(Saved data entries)
──────

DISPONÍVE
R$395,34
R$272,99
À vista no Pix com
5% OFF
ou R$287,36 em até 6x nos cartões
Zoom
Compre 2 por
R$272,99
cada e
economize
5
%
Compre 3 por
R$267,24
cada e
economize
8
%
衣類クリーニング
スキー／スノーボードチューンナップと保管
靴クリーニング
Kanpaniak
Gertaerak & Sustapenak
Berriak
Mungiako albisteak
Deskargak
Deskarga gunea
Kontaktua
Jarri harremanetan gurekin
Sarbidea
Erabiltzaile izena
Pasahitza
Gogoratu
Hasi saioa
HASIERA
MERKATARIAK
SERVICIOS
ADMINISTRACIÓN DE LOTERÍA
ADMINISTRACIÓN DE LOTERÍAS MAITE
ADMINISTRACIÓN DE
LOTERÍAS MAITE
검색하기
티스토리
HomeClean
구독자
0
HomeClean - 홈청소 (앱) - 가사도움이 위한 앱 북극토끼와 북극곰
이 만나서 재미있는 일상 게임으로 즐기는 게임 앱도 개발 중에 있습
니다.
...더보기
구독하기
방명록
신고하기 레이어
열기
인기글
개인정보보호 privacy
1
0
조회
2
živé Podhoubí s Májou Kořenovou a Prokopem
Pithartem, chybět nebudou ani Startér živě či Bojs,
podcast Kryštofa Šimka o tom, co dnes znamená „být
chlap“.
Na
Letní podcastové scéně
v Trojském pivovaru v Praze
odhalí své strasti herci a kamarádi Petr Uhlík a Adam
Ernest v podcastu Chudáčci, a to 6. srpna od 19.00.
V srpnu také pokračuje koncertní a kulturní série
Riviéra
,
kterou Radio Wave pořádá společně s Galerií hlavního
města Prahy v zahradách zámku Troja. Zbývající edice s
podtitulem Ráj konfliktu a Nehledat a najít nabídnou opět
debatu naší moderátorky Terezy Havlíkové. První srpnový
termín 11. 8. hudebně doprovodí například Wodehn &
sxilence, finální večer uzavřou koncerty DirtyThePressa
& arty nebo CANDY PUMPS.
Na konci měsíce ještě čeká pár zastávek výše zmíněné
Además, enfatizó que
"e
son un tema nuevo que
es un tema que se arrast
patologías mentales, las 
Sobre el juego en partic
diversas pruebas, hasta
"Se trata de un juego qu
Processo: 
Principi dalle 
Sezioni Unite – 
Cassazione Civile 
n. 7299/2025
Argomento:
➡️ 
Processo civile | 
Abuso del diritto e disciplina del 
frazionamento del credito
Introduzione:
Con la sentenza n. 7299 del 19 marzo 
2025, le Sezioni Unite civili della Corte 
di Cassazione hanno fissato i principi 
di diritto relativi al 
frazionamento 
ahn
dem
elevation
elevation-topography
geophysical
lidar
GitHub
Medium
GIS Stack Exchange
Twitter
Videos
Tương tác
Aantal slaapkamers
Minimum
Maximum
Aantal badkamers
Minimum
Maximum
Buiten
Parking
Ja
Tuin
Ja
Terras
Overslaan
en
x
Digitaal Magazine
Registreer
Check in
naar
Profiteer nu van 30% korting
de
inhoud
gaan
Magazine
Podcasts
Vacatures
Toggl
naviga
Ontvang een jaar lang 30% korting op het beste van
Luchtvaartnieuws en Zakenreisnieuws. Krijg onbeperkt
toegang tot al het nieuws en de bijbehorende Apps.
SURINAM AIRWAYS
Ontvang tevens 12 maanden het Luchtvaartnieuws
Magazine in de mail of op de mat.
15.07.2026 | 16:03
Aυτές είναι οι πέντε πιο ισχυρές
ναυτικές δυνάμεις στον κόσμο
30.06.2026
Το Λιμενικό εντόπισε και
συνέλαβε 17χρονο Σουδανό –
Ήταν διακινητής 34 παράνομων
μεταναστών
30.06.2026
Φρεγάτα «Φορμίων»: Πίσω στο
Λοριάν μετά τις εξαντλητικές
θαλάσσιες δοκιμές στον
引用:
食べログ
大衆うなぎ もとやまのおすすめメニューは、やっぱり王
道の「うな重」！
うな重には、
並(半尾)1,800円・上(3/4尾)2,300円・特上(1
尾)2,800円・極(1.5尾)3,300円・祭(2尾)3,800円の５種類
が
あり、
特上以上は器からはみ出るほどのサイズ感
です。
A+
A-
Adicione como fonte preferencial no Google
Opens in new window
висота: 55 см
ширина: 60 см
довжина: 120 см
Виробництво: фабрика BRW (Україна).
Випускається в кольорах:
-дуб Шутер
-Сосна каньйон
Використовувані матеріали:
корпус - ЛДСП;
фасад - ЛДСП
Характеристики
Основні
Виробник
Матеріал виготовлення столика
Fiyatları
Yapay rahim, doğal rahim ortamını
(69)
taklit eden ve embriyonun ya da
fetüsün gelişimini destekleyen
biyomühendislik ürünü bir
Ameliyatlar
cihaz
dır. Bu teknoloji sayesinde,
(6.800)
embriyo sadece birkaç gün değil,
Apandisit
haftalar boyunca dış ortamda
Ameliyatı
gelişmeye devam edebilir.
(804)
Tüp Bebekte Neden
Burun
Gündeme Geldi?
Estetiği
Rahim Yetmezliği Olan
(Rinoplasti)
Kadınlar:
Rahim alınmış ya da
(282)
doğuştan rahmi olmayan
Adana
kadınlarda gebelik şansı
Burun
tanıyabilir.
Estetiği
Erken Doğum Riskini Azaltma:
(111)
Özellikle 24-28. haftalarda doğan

──────

WRITTEN TASK
Reproduce only the lines above, starting at the line with "GIS Stack Exchange" and ending at the line with "συνέλαβε 17χρονο Σουδανό –", exactly as written.

FINISHED TASK
GIS Stack Exchange
Twitter
Videos
Tương tác
Aantal slaapkamers
Minimum
Maximum
Aantal badkamers
Minimum
Maximum
Buiten
Parking
Ja
Tuin
Ja
Terras
Overslaan
en
x
Digitaal Magazine
Registreer
Check in
naar
Profiteer nu van 30% korting
de
inhoud
gaan
Magazine
Podcasts
Vacatures
Toggl
naviga
Ontvang een jaar lang 30% korting op het beste van
Luchtvaartnieuws en Zakenreisnieuws. Krijg onbeperkt
toegang tot al het nieuws en de bijbehorende Apps.
SURINAM AIRWAYS
Ontvang tevens 12 maanden het Luchtvaartnieuws
Magazine in de mail of op de mat.
15.07.2026 | 16:03
Aυτές είναι οι πέντε πιο ισχυρές
ναυτικές δυνάμεις στον κόσμο
30.06.2026
Το Λιμενικό εντόπισε και
συνέλαβε 17χρονο Σουδανό –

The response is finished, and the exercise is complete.